## [WHAT IS REQUIRED]
Return the lines from the one containing "8-917-747-26-18" through the one containing "Холодный асфальт", including both, and copy them without any change.

Saved data entries
════
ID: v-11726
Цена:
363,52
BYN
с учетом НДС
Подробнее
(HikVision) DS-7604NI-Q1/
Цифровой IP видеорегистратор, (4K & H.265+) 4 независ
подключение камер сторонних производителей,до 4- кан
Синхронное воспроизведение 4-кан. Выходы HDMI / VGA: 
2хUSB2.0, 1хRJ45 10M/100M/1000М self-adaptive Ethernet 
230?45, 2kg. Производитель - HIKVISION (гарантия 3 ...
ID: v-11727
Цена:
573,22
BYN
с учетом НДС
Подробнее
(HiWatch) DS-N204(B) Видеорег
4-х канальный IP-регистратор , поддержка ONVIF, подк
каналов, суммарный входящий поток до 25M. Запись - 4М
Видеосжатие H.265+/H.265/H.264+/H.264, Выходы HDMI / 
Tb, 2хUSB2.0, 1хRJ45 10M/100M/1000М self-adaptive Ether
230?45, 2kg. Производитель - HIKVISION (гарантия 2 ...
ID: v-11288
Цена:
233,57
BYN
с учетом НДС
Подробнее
════
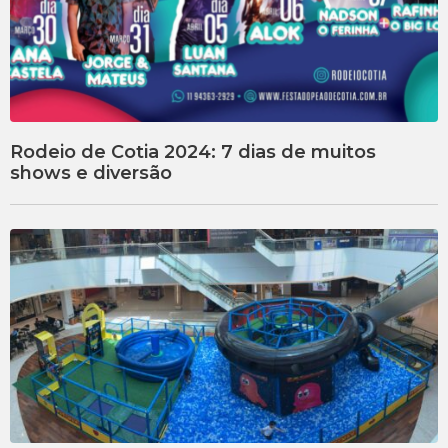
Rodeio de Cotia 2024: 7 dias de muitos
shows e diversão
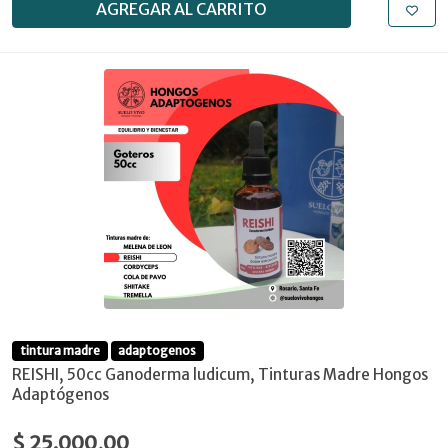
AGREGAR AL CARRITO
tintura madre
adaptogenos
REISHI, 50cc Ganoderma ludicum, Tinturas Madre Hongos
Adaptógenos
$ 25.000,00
════
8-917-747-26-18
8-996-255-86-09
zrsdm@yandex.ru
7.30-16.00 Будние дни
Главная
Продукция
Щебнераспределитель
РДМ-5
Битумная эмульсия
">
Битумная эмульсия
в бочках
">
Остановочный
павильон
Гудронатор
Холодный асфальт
════
## [WRITTEN REPLY]
8-917-747-26-18
8-996-255-86-09
zrsdm@yandex.ru
7.30-16.00 Будние дни
Главная
Продукция
Щебнераспределитель
РДМ-5
Битумная эмульсия
">
Битумная эмульсия
в бочках
">
Остановочный
павильон
Гудронатор
Холодный асфальт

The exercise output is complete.